When I saw news organization flocking to the tablet as their saviour, I just shook my head.
The Bulldog’s analytics have shown for the past four years that tablet use is on the decline. The Bulldog’s stats don’t look unique.
Apple hasn’t issued an update of the iPad for about two years and is dropping the price of its models.
The future, for what it is worth from Bulldog stats in the long term, is the phone. But its market share is not growing much from laptop use but from tablets.
Video above: Good uses for a tablet. Notice that none of them is reading a news site.
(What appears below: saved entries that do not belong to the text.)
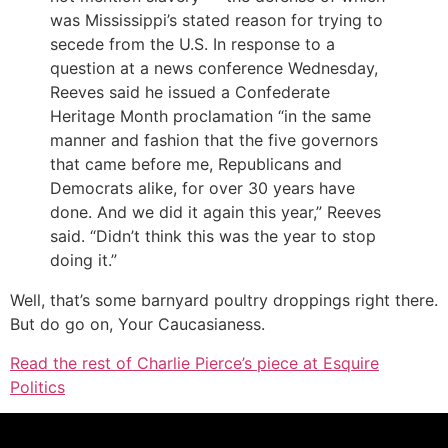
was Mississippi’s stated reason for trying to
secede from the U.S. In response to a
question at a news conference Wednesday,
Reeves said he issued a Confederate
Heritage Month proclamation “in the same
manner and fashion that the five governors
that came before me, Republicans and
Democrats alike, for over 30 years have
done. And we did it again this year,” Reeves
said. “Didn’t think this was the year to stop
doing it.”
Well, that’s some barnyard poultry droppings right there.
But do go on, Your Caucasianess.
Read the rest of Charlie Pierce’s piece at Esquire
Politics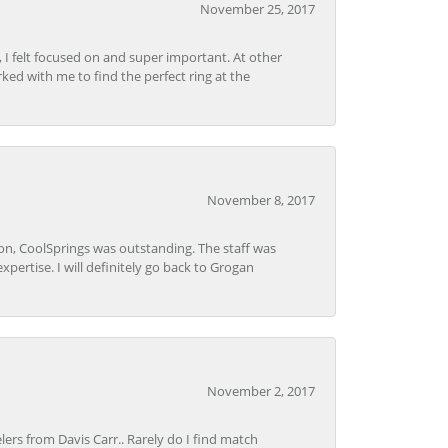
November 25, 2017
, I felt focused on and super important. At other
rked with me to find the perfect ring at the
November 8, 2017
Lon, CoolSprings was outstanding. The staff was
pertise. I will definitely go back to Grogan
November 2, 2017
lers from Davis Carr.. Rarely do I find match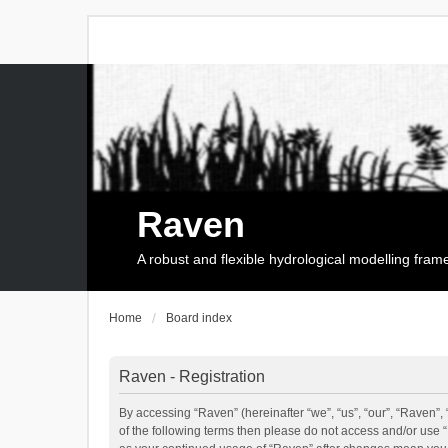
Raven
A robust and flexible hydrological modelling fra
Home
Board index
Raven - Registration
By accessing “Raven” (hereinafter “we”, “us”, “our”, “Raven”, 
of the following terms then please do not access and/or use 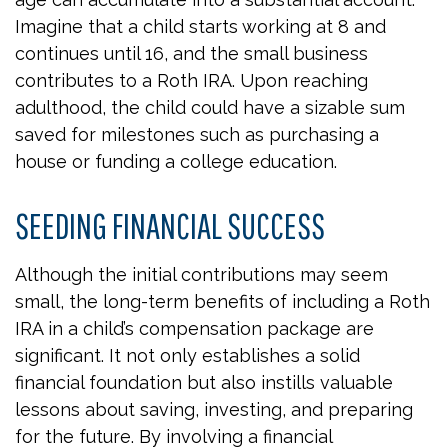
Imagine that a child starts working at 8 and
continues until 16, and the small business
contributes to a Roth IRA. Upon reaching
adulthood, the child could have a sizable sum
saved for milestones such as purchasing a
house or funding a college education.
SEEDING FINANCIAL SUCCESS
Although the initial contributions may seem
small, the long-term benefits of including a Roth
IRA in a child’s compensation package are
significant. It not only establishes a solid
financial foundation but also instills valuable
lessons about saving, investing, and preparing
for the future. By involving a financial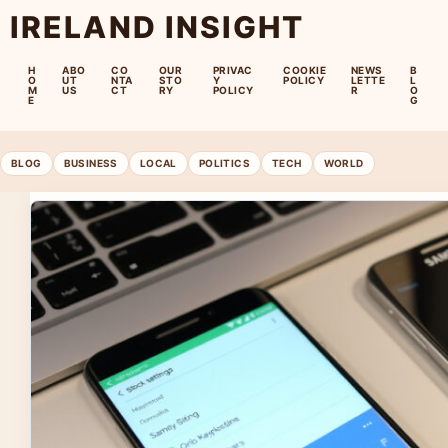
IRELAND INSIGHT
H
ABO
CO
OUR
PRIVAC
COOKIE
NEWS
B
O
UT
NTA
STO
Y
POLICY
LETTE
L
M
US
CT
RY
POLICY
R
O
E
G
BLOG
BUSINESS
LOCAL
POLITICS
TECH
WORLD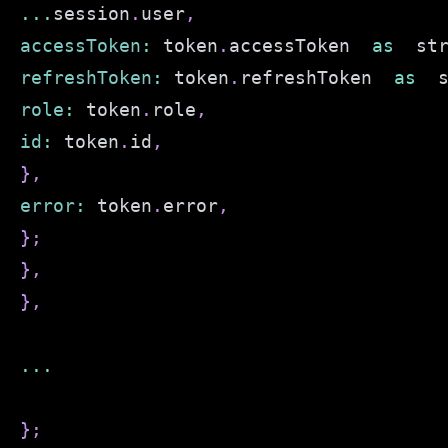
...
session
.
user
,
accessToken
:
 token
.
accessToken
as
  st
refreshToken
:
 token
.
refreshToken
as
  
role
:
 token
.
role
,
id
:
 token
.
id
,
}
,
error
:
 token
.
error
,
}
;
}
,
}
,
...
}
;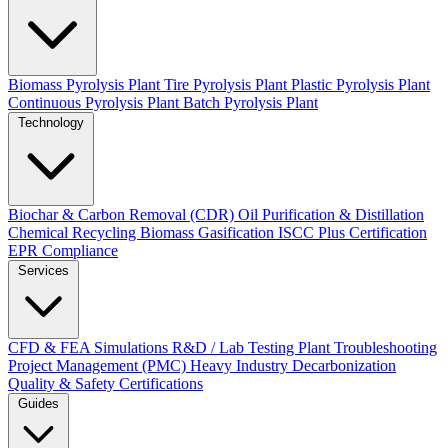
Biomass Pyrolysis Plant
Tire Pyrolysis Plant
Plastic Pyrolysis Plant
Continuous Pyrolysis Plant
Batch Pyrolysis Plant
Technology
Biochar & Carbon Removal (CDR)
Oil Purification & Distillation
Chemical Recycling
Biomass Gasification
ISCC Plus Certification
EPR Compliance
Services
CFD & FEA Simulations
R&D / Lab Testing
Plant Troubleshooting
Project Management (PMC)
Heavy Industry Decarbonization
Quality & Safety Certifications
Guides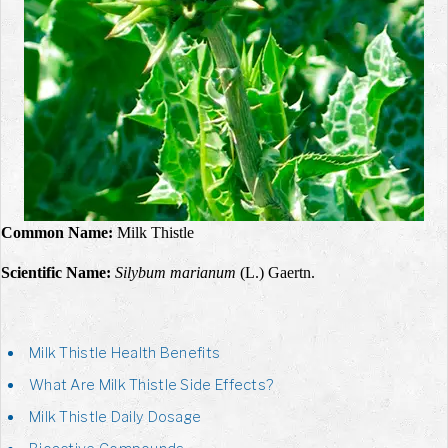
Common Name:
Milk Thistle
Scientific Name:
Silybum marianum
(L.) Gaertn.
Milk Thistle Health Benefits
What Are Milk Thistle Side Effects?
Milk Thistle Daily Dosage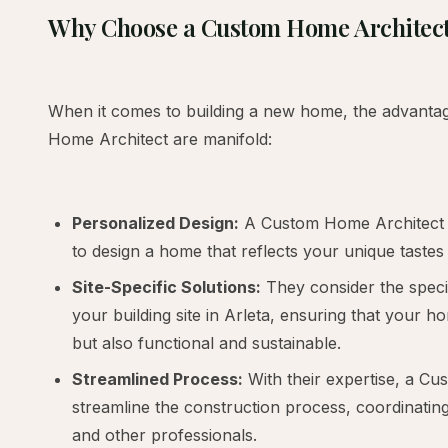
Why Choose a Custom Home Architec
When it comes to building a new home, the advantag
Home Architect are manifold:
Personalized Design:
A Custom Home Architect 
to design a home that reflects your unique tastes a
Site-Specific Solutions:
They consider the specif
your building site in Arleta, ensuring that your ho
but also functional and sustainable.
Streamlined Process:
With their expertise, a C
streamline the construction process, coordinating
and other professionals.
That said, phone use for information is growing and it is one of the reasons The Bulldog was so early in providing responsive sites. In other words, websites that are highly usable on all mobile and conventional computer models.
Here is some confirmation of The Bulldog’s stats:
A two-and-a-half year gap is a remarkably long period of time between refreshes to its main iPad model — a trend also evident in Apple’s Mac business.
The iPad’s interregnum isn’t a sign of weakness but rather a recognition of reality for Apple and CEO Tim Cook, who has maintained for far too long that the iPad is a growth business. It most assuredly is not.
Unit sales of the iPad have dropped for 12 consecutive quarters. Apple in its most recent fiscal year sold the fewest iPads since 2011, the first full year the device was on sale. That is more than enough evidence to conclude that a “temporary” sales lull is no longer temporary. And not devoting time and money to annual product refreshes is the right approach to a business in permanent decline.
And that is perfectly fine. Not every business can grow to the moon. The iPad is a handy gadget for many people, and it’s incredibly profitable for Apple. Owning one can keep people hooked on other Apple devices and sell them on apps, Apple Music subscriptions and other internet options that are an increasingly important element of Apple’s strategy.
But if the iPad isn’t a growth business anymore, someone should tell Mr. Cook.